Au départ, cet événement au parc Floral devait être un moment clé de la campagne, représentant l’unité d’une famille politique et répondant à une attente de l’opinion publique. Cependant, alors que d’autres figures politiques comme Gabriel Attal et Édouard Philippe se préparent à leurs propres meetings, l’importance de cet événement a été revue à la baisse, le qualifiant désormais de « passage obligé » plutôt que de « moment décisif ».

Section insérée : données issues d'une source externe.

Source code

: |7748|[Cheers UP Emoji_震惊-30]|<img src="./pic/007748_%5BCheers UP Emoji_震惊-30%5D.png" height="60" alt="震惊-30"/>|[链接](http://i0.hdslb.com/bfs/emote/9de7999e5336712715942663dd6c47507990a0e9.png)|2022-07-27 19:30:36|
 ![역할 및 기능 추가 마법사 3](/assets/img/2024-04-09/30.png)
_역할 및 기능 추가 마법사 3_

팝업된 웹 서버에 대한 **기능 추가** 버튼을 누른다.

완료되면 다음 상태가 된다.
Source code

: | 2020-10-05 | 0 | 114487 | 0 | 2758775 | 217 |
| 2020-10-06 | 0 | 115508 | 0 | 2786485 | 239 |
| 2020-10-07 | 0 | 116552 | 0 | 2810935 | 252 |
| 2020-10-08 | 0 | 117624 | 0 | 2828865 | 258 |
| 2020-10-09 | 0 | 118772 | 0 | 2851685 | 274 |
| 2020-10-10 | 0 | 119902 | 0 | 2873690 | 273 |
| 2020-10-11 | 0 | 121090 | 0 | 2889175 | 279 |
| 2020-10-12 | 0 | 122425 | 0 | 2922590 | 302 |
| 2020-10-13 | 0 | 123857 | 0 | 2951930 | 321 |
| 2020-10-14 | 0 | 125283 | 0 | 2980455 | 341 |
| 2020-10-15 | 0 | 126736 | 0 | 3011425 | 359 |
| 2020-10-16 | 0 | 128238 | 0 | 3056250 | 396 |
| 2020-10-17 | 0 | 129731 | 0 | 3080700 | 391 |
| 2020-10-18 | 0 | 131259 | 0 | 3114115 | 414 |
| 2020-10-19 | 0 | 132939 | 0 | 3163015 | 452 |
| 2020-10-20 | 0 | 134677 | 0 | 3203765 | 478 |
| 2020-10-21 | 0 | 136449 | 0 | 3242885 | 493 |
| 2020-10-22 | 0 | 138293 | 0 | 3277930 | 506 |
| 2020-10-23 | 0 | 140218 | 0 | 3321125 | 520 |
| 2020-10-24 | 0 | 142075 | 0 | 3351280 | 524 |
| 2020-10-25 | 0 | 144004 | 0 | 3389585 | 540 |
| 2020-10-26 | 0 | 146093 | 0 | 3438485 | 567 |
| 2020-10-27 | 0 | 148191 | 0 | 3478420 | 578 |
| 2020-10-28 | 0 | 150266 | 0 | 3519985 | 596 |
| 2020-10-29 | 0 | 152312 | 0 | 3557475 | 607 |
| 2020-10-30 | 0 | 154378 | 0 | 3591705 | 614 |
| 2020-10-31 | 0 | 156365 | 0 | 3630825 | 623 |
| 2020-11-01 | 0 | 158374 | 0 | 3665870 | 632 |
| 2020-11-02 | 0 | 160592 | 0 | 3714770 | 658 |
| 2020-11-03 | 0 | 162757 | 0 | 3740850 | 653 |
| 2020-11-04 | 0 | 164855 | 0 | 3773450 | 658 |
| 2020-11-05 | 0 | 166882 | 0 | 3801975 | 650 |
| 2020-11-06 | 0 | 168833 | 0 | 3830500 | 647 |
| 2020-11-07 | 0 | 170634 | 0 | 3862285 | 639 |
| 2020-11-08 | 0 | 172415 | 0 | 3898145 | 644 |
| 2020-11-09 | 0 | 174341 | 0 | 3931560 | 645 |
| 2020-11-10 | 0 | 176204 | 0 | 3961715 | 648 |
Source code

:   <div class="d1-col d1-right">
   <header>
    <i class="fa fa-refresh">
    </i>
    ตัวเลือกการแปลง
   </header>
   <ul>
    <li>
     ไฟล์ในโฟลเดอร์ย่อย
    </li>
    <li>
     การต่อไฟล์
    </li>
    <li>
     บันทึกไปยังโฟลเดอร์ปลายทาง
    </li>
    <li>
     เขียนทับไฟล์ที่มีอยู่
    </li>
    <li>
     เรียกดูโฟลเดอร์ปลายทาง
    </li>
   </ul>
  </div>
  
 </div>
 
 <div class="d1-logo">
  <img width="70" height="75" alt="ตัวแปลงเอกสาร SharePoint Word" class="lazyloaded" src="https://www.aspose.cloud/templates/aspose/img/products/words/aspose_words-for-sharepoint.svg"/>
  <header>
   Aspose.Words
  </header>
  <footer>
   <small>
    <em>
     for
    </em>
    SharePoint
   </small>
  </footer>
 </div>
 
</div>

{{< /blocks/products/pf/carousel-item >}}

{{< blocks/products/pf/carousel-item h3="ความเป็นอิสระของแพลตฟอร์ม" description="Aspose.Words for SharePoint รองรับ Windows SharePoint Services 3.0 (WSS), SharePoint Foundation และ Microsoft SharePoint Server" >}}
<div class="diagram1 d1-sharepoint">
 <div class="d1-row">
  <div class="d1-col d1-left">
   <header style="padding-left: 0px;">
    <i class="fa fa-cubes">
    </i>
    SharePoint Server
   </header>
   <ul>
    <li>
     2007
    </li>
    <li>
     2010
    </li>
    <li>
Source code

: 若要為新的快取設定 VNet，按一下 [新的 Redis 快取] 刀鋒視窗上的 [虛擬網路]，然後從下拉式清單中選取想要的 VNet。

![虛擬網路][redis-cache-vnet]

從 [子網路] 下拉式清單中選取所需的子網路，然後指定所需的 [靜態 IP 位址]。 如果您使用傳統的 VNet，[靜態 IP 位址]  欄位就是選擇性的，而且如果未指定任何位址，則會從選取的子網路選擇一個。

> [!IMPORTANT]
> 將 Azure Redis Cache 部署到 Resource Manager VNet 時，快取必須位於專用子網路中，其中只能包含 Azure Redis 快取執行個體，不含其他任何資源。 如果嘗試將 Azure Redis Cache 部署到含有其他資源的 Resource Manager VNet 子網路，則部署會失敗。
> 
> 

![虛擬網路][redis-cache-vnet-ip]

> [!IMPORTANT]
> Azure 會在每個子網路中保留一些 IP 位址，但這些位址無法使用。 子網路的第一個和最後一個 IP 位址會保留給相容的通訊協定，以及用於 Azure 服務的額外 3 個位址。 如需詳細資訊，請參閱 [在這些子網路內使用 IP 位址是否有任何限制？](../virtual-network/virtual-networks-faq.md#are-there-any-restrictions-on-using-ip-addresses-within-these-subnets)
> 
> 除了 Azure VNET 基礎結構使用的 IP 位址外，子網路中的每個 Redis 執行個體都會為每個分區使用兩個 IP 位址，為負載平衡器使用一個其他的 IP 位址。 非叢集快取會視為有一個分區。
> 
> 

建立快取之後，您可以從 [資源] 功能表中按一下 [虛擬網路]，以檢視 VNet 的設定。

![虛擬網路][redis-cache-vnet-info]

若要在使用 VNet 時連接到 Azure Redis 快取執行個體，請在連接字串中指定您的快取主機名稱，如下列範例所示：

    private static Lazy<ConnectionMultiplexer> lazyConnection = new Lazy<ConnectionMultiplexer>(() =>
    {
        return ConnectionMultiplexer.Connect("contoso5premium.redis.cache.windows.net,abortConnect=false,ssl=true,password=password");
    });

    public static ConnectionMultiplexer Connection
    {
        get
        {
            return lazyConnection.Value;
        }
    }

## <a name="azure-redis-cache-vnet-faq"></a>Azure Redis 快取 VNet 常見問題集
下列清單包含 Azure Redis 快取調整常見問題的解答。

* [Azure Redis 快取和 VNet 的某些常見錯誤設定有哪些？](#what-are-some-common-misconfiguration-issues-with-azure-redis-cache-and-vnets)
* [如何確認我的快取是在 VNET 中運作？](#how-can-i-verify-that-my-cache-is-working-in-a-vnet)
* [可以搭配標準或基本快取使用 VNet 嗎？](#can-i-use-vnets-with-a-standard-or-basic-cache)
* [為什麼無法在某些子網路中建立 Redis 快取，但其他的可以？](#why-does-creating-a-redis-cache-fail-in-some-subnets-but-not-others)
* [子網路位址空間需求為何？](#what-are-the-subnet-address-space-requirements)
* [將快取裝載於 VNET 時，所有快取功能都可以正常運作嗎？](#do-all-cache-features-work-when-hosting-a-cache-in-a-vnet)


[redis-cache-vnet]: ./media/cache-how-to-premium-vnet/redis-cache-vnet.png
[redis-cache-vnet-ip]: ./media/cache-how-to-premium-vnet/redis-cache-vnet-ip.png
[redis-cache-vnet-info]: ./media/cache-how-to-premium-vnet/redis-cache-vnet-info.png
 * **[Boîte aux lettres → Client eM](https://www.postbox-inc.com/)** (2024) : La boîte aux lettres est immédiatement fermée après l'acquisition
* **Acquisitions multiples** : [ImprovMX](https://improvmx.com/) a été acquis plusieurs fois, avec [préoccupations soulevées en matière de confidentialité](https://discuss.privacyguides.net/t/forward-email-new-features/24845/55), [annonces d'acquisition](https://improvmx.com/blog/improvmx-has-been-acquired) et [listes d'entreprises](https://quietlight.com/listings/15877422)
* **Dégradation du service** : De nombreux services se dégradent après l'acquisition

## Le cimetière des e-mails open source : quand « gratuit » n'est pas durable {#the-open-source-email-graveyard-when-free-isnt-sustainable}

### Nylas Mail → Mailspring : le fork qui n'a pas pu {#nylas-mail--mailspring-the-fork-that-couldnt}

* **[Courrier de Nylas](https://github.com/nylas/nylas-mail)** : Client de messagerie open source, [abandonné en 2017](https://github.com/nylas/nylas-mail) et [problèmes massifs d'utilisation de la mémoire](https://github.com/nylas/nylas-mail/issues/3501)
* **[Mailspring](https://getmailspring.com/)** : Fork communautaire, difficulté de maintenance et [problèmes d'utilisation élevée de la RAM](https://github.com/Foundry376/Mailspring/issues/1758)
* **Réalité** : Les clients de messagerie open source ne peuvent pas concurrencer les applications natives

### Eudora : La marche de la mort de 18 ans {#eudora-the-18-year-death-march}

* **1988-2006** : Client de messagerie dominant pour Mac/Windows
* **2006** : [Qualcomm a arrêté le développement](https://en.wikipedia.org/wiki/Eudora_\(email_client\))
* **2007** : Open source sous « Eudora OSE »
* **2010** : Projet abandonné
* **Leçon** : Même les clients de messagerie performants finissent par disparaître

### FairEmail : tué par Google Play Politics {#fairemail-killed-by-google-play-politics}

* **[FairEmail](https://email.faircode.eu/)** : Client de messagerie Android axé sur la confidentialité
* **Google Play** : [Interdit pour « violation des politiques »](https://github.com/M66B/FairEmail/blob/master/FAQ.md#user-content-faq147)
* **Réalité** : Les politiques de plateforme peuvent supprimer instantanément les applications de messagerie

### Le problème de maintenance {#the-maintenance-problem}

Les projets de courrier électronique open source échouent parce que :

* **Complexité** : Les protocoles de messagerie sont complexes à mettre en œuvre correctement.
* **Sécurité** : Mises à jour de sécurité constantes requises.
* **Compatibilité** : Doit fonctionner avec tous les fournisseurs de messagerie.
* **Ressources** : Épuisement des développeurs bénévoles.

Un rassemblement qui peine à se faire
Cette réévaluation traduit une réalité plus préoccupante pour Retailleau : son taux d’intentions de vote stagne autour de 10 % dans les récents sondages. Malgré un soutien solide de la base militante et un renforcement de son emprise sur le parti, il peine à rassembler les grandes figures de la droite. Des personnalités comme Laurent Wauquiez et Xavier Bertrand seront absentes du meeting, le premier plaidant pour une primaire ouverte et le second critiquant les positions de Retailleau sur l’extrême droite. Bien que Valérie Pécresse, Michel Barnier et Gérard Larcher soient présents, ils appellent à un candidat unique de la droite et du centre, même s’il ne provient pas des Républicains. Cette situation soulève des inquiétudes quant à la possibilité que Retailleau s’enlise dans sa candidature, risquant de disperser les voix du bloc central et d’ouvrir la voie à un second tour entre le RN et LFI lors de la présidentielle de 2027.
Une stratégie à ajuster
Pour l’instant, Retailleau refuse de se retirer de la course. Avant l’été 2026, il est encore trop tôt pour un parti qui doit impérativement désigner un candidat. Cependant, sa stratégie semble nécessiter des ajustements. Sa proposition phare, la modification de la Constitution pour permettre un référendum sur l’immigration, ne sera finalement présentée qu’à la rentrée. De plus, il prévoit de publier un livre à la fin de l’été, espérant ainsi améliorer sa position dans les sondages à l’automne. L’objectif est d’élargir un socle électoral jugé trop conservateur, mais le chemin vers l’Élysée est perçu comme étroit, selon les dires de l’un de ses proches soutiens.